In more recent years Alan Gold has admitted in interviews that at the time he just didn't "get" what Fleming and Von Eeden were doing and how different and ground breaking it truly was. He wishes he had listened to them. Bizarrely, he also revealed that a certain Alan Moore had volunteered to take over as writer but Gold turned him down! It makes one wonder what Moore would have done with the property. It certainly would have been excellent but it still wouldn't have been the vision of it's creators.

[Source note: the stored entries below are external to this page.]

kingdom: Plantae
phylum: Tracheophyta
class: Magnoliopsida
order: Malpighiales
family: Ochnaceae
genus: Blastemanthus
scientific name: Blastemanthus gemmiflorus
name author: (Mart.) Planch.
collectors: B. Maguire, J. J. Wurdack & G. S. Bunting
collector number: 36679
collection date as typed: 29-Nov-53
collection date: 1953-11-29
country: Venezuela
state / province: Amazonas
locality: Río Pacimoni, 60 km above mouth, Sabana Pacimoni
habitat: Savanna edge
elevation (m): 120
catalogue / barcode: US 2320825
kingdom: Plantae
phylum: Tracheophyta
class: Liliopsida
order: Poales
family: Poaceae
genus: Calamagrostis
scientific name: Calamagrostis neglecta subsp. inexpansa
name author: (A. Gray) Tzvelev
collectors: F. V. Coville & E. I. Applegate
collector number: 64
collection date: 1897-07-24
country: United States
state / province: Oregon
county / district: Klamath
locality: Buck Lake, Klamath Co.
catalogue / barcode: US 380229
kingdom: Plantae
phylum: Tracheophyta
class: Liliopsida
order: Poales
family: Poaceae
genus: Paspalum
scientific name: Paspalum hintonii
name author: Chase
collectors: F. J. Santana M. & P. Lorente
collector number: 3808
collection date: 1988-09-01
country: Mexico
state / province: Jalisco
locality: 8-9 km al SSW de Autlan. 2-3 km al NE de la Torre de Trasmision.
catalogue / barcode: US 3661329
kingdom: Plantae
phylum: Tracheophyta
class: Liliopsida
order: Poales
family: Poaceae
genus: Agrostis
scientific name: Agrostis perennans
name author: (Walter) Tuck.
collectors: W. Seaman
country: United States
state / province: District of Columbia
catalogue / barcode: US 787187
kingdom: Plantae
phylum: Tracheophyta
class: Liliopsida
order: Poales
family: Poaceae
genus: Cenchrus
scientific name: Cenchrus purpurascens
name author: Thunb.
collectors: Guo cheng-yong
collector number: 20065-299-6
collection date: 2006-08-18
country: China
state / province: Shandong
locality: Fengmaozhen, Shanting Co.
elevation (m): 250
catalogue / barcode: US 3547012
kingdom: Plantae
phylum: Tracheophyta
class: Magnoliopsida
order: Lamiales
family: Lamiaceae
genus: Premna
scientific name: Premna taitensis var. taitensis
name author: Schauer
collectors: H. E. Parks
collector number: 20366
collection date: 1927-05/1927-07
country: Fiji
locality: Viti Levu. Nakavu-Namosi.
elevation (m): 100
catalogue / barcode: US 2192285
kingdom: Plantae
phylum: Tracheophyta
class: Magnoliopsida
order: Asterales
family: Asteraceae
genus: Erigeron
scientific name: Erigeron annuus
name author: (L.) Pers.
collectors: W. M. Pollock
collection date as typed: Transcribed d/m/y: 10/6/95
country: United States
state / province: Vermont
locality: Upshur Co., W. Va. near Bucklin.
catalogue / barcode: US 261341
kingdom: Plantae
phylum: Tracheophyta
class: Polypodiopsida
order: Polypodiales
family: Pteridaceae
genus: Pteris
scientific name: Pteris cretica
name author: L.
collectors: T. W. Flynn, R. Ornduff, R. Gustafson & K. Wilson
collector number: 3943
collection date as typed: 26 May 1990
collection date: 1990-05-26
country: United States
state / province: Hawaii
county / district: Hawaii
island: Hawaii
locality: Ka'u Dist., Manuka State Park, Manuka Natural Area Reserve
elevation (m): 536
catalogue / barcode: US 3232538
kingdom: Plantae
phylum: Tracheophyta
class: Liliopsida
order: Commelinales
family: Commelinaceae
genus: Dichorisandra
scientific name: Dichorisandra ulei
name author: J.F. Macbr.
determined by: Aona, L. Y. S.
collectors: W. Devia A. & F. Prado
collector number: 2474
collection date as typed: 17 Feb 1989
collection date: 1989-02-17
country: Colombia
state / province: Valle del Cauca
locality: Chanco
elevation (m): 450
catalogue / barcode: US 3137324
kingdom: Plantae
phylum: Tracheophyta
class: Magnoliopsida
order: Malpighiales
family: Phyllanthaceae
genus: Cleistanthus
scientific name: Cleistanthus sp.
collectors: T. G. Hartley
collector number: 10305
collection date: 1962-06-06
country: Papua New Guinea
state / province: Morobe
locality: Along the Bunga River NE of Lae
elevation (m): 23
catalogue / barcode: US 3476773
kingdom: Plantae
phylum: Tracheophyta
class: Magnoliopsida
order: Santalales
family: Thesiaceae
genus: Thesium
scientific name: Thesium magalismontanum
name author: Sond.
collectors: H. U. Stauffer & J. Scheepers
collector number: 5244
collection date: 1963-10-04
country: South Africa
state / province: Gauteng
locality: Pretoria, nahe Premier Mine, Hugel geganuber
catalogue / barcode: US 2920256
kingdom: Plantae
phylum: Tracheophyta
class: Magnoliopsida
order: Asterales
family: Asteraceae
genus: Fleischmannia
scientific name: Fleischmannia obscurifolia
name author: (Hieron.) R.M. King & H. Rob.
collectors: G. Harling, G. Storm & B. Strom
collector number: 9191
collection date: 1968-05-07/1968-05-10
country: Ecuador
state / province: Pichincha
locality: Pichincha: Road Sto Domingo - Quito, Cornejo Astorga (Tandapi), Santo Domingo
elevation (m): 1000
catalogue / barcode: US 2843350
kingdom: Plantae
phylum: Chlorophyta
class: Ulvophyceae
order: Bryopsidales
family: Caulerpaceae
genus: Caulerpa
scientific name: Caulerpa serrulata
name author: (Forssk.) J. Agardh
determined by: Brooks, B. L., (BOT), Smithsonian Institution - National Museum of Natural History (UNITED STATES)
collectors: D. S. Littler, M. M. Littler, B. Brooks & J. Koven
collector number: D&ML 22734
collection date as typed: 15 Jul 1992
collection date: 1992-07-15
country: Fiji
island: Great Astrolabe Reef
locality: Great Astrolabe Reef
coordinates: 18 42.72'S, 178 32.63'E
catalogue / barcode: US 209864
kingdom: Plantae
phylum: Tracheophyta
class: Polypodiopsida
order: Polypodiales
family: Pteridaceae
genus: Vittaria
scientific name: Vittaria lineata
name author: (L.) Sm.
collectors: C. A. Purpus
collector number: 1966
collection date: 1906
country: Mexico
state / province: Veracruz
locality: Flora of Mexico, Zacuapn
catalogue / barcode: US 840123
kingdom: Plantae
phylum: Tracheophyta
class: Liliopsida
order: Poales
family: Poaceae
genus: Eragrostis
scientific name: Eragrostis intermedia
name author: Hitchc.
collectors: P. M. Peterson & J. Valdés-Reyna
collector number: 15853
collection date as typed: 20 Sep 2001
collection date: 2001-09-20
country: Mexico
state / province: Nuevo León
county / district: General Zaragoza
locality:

Commercially "Thriller" was seen as a failure, with just a dozen poorly selling issues to its name. But artistically it's legacy is far greater. It is still fondly remembered by a host of today's creators and cited as an influence on them. Those early issues were undoubtedly way ahead of their time and a trailblazer for some of the creator-owned comics to come from the "big two" publishers. Sure we had the like's of Dave Sim's "Cerebus" and Matt Wagner's "Mage" and Baron and Rude's "Nexus" published at around the same time, but Marvel and DC were slow to realise the changing tide. If it had been released just ten years later during the height of Vertigo comics, I could be telling a very different story. and far more people would have heard of Angie Thriller and her Seven Seconds
"Thriller" is one of those series that I can't bear to part with. Every so often I will get those scant few issues out of the box and marvel at them. I'd love to see Fleming and Von Eeden mount a revival in today's more forgiving environment but sadly it's unlikely to happen.
If you can, pick up the back issues and try it out for yourself.